__WORK ORDER__:
Please show every line of the listing below that contains the word "categories", treating uppercase and lowercase as different.

(Dataset entries)
• • • • •

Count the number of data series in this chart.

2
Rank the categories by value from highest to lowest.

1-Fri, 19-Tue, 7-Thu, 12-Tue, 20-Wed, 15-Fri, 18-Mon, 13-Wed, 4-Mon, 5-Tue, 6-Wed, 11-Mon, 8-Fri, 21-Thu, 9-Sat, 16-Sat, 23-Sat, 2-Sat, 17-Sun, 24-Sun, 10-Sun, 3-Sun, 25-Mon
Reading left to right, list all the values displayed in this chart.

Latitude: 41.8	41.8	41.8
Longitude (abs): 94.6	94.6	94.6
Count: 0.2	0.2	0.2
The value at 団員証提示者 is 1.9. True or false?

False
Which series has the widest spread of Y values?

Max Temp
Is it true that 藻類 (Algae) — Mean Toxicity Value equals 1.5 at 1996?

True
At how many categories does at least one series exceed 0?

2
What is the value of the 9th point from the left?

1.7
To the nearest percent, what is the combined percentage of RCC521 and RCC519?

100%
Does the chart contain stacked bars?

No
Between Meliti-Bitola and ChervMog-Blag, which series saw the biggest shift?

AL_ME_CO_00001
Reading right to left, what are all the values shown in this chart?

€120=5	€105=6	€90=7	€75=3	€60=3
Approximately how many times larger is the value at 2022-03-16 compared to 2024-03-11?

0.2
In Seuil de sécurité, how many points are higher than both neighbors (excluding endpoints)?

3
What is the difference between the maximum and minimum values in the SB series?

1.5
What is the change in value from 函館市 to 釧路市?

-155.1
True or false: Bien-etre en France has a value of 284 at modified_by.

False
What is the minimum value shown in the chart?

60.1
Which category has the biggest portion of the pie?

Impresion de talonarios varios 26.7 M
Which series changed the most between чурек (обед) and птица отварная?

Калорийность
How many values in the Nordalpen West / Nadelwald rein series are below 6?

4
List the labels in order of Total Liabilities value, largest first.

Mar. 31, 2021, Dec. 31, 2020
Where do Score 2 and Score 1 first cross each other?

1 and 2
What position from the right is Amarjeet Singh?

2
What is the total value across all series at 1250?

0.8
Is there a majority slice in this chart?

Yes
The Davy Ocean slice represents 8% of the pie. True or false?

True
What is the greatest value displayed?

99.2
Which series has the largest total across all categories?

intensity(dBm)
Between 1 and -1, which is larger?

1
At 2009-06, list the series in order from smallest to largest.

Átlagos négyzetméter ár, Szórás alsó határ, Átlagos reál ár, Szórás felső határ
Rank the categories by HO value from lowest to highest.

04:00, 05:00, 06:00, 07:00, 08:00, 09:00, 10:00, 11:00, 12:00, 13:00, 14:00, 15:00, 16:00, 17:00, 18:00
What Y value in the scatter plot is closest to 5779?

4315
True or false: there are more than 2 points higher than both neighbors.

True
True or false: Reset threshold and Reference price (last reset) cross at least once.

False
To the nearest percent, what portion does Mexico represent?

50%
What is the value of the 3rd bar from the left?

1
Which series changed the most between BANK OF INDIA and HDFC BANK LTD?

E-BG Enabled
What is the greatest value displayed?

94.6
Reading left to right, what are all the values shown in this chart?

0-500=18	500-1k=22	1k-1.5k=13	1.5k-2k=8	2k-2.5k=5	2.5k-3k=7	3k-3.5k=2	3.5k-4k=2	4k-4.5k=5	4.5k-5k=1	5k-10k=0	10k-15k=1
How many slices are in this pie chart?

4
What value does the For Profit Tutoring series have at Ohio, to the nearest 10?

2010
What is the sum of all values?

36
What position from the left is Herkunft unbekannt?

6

• • • • •

__RESPONSE BELOW__:
Rank the categories by value from highest to lowest.
At how many categories does at least one series exceed 0?
Which series has the largest total across all categories?
Rank the categories by HO value from lowest to highest.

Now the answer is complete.